O mesmo diplomata acrescentou que “também toda a gente sabe que eles [os russos] controlam minas de ouro e diamantes. O que é difícil de provar é que estão a depredar os recursos naturais e como estão a colocar esses recursos nos mercados internacionais. Isso é outra história. Mas que controlam militarmente as áreas ricas em recursos naturais, é do conhecimento comum”, acrescentou.
O relatório dos serviços externos europeus afirma ainda que, para além de conduzir operações contra os grupos rebeldes activos no país, “o WG está também a treinar as FACA de forma não transparente. Ao mesmo tempo que insiste continuamente na qualidade superior do apoio da Rússia, está a fornecer formação adicional às unidades já certificadas pela EUTM na RCA”, acusam os autores do relatório.
Enrica Picco sublinha que se chegou à actual situação por “culpa” dos líderes ocidentais, “porque o Estado centro-africano pedia há vários anos que lhe fosse proporcionada uma capacidade militar que não tinha”.
“O Wagner Group ofereceu a solução militar que Bangui procurava”, acentuou a responsável do ICG. “E agora? Perante a evidência de que o Estado centro-africano precisa de apoio militar, que encontrou junto do WG, está a UE em condições de oferecer ao Estado centro-africano um apoio militar mais musculado, inclusive mais forte do que o apoio da Minusca?”, interroga a especialista.

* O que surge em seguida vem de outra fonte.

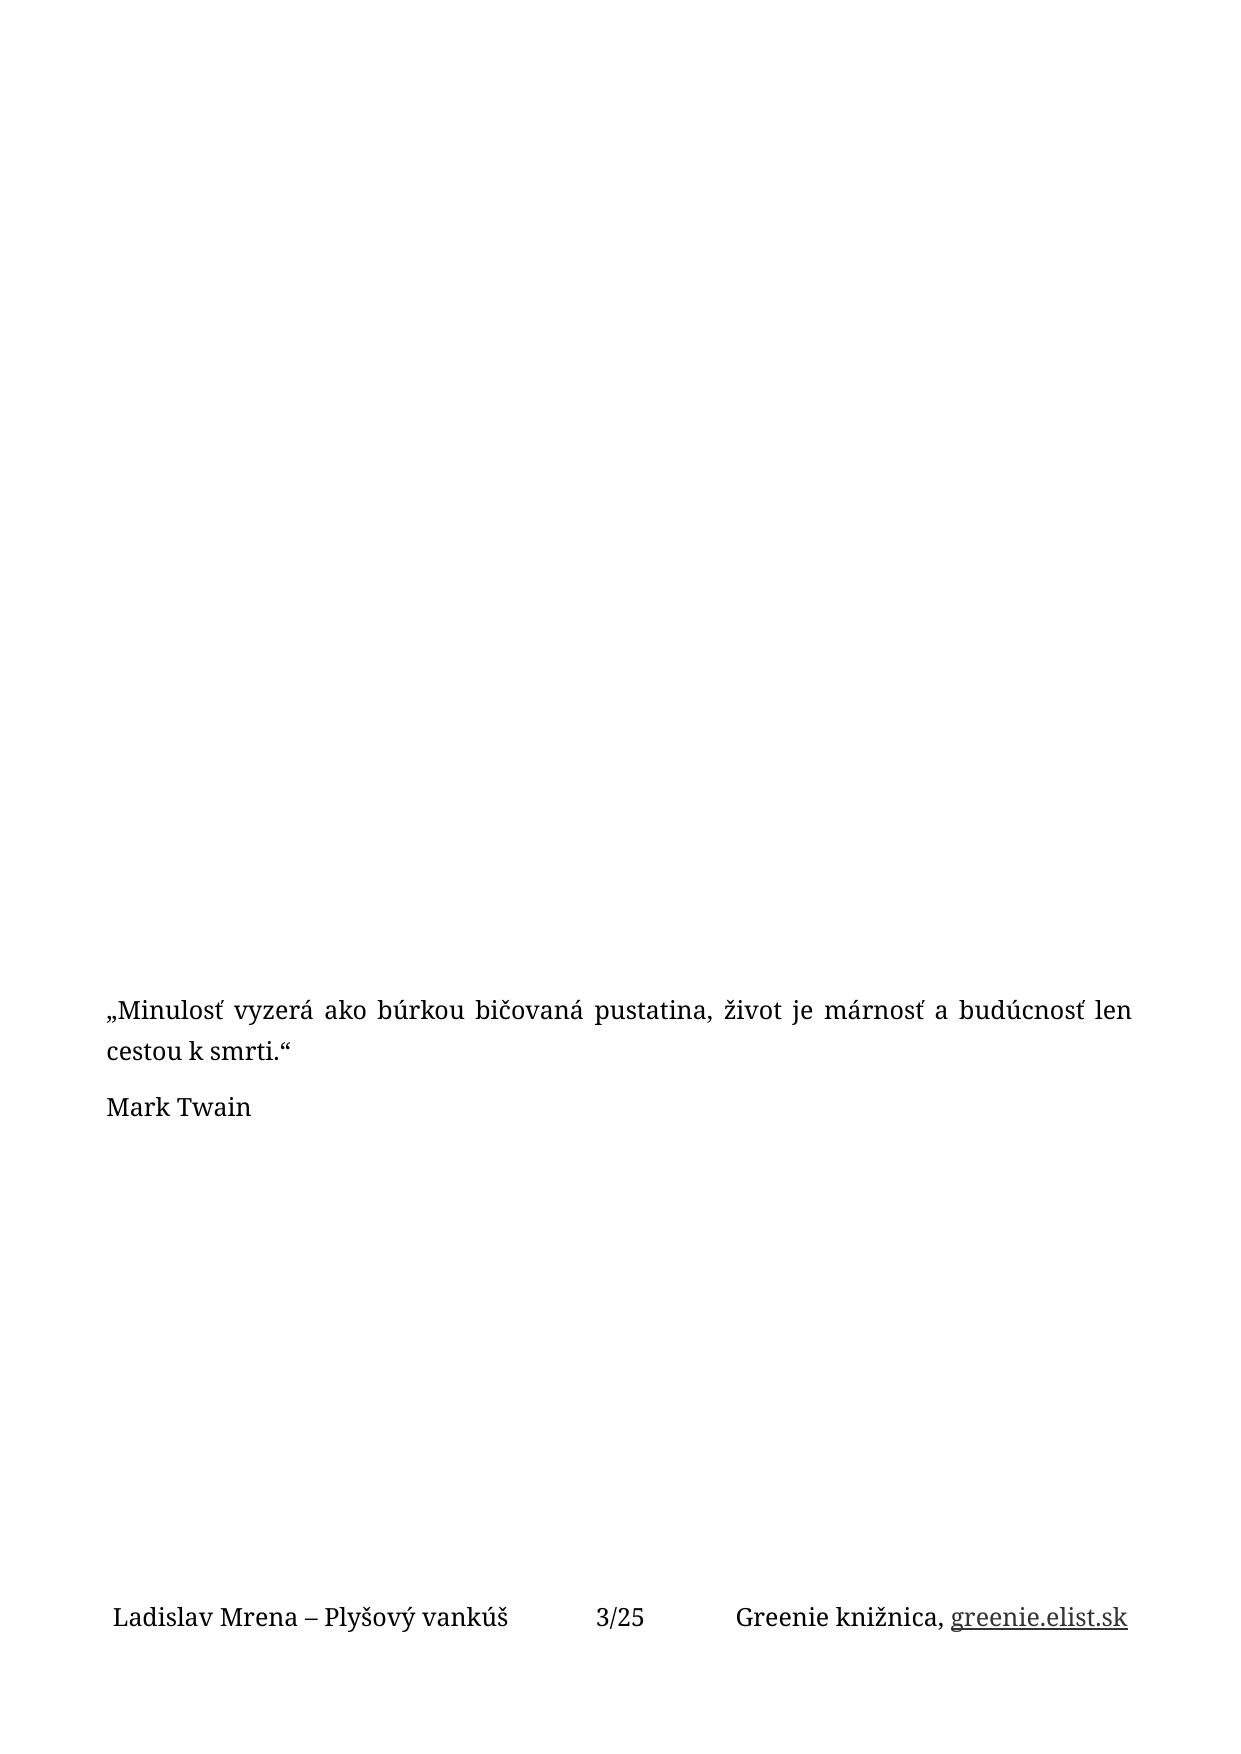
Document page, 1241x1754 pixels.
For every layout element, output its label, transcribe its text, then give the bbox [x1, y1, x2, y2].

text Mark Twain [106, 1089, 1134, 1123]
text „Minulosť vyzerá ako búrkou bičovaná pustatina, život je márnosť a budúcnosť len cestou k smrti.“ [106, 993, 1134, 1068]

O Serviço de Ação Externa Europeia admite que “o estabelecimento de uma forte presença” russa e do Wagner Group na RCA, com forte influência no poder de decisão em Bangui, colocou atores internacionais como a missão das Nações Unidas no país (MINUSCA), mas também as missões da UE, “num ambiente mais complexo”, pelo que “será necessário apoiar o governo da RCA na procura de opções para enfraquecer esta influência, propor alternativas viáveis e monitorizar se isto conduzirá a ações concretas”.
Neste sentido, o relatório sustenta que a revisão estratégica da EUTM e da EUAM na RCA deve ir no sentido da continuação das mesmas, mas com condições: “O posicionamento futuro do governo da RCA em relação às operações do WG/FACA, incluindo violações dos direitos humanos do direito internacional humanitário; a implementação dos objectivos comummente definidos do Plano Nacional centro-africano de Defesa (PDN); e a influência da Rússia sobre as forças de segurança interna [polícia e forças paramilitares] terão de ser acompanhados e avaliados de perto”, sustenta o texto.
Se a revisão estratégica apontasse no sentido da diminuição do apoio europeu, “haveria consequências, desde logo do ponto de vista dos direitos humanos”, disse o diplomata europeu. “Podíamos sempre decidir que o dinheiro dos contribuintes europeus não seria utilizado num cenário como este, mas as consequências seriam ainda mais nefastas”, acrescentou.
Portugal tem deslocados na RCA 20 militares no âmbito da EUTM e outros 188 no âmbito da MINUSCA.
A RCA caiu no caos e na violência em 2013, depois do derrube do ex-Presidente François Bozizé por grupos armados reunidos no agrupamento político-militar Séléka, o que suscitou a oposição de outras milícias, agrupadas sob a designação anti-Balaka. Bozizé dirige atualmente o mais poderoso grupo rebelde centro-africano, a Coalition of Patriots for Change (CPC).